(Beginning of Stored data)

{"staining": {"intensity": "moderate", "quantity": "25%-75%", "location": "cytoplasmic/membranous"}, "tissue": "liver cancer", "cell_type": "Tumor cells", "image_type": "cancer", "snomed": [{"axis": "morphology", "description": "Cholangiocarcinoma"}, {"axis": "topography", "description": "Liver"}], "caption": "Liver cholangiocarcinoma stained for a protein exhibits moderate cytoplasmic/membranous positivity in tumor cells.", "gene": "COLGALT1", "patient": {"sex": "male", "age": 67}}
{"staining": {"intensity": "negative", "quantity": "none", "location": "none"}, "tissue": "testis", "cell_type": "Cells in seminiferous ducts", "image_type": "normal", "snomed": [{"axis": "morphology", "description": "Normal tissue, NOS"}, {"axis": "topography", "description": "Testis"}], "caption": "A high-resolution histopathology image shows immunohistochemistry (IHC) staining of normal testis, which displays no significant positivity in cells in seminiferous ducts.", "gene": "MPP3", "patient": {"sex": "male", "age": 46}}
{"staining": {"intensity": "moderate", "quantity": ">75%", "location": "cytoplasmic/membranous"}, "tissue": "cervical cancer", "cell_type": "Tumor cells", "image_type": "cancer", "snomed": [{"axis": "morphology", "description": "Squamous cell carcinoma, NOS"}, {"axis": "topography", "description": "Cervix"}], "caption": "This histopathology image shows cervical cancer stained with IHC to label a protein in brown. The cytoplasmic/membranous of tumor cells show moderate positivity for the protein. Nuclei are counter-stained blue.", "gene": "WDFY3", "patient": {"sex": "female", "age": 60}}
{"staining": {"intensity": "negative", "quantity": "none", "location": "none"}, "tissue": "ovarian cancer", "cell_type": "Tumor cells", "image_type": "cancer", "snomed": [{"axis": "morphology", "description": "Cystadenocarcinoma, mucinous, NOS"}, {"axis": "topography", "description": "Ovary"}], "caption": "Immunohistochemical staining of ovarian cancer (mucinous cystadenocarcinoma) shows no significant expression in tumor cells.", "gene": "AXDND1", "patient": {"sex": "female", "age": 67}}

(End of Stored data)

• Work to be completed
When the material above has been read, copy all of it exactly.

• The completed task
{"staining": {"intensity": "moderate", "quantity": "25%-75%", "location": "cytoplasmic/membranous"}, "tissue": "liver cancer", "cell_type": "Tumor cells", "image_type": "cancer", "snomed": [{"axis": "morphology", "description": "Cholangiocarcinoma"}, {"axis": "topography", "description": "Liver"}], "caption": "Liver cholangiocarcinoma stained for a protein exhibits moderate cytoplasmic/membranous positivity in tumor cells.", "gene": "COLGALT1", "patient": {"sex": "male", "age": 67}}
{"staining": {"intensity": "negative", "quantity": "none", "location": "none"}, "tissue": "testis", "cell_type": "Cells in seminiferous ducts", "image_type": "normal", "snomed": [{"axis": "morphology", "description": "Normal tissue, NOS"}, {"axis": "topography", "description": "Testis"}], "caption": "A high-resolution histopathology image shows immunohistochemistry (IHC) staining of normal testis, which displays no significant positivity in cells in seminiferous ducts.", "gene": "MPP3", "patient": {"sex": "male", "age": 46}}
{"staining": {"intensity": "moderate", "quantity": ">75%", "location": "cytoplasmic/membranous"}, "tissue": "cervical cancer", "cell_type": "Tumor cells", "image_type": "cancer", "snomed": [{"axis": "morphology", "description": "Squamous cell carcinoma, NOS"}, {"axis": "topography", "description": "Cervix"}], "caption": "This histopathology image shows cervical cancer stained with IHC to label a protein in brown. The cytoplasmic/membranous of tumor cells show moderate positivity for the protein. Nuclei are counter-stained blue.", "gene": "WDFY3", "patient": {"sex": "female", "age": 60}}
{"staining": {"intensity": "negative", "quantity": "none", "location": "none"}, "tissue": "ovarian cancer", "cell_type": "Tumor cells", "image_type": "cancer", "snomed": [{"axis": "morphology", "description": "Cystadenocarcinoma, mucinous, NOS"}, {"axis": "topography", "description": "Ovary"}], "caption": "Immunohistochemical staining of ovarian cancer (mucinous cystadenocarcinoma) shows no significant expression in tumor cells.", "gene": "AXDND1", "patient": {"sex": "female", "age": 67}}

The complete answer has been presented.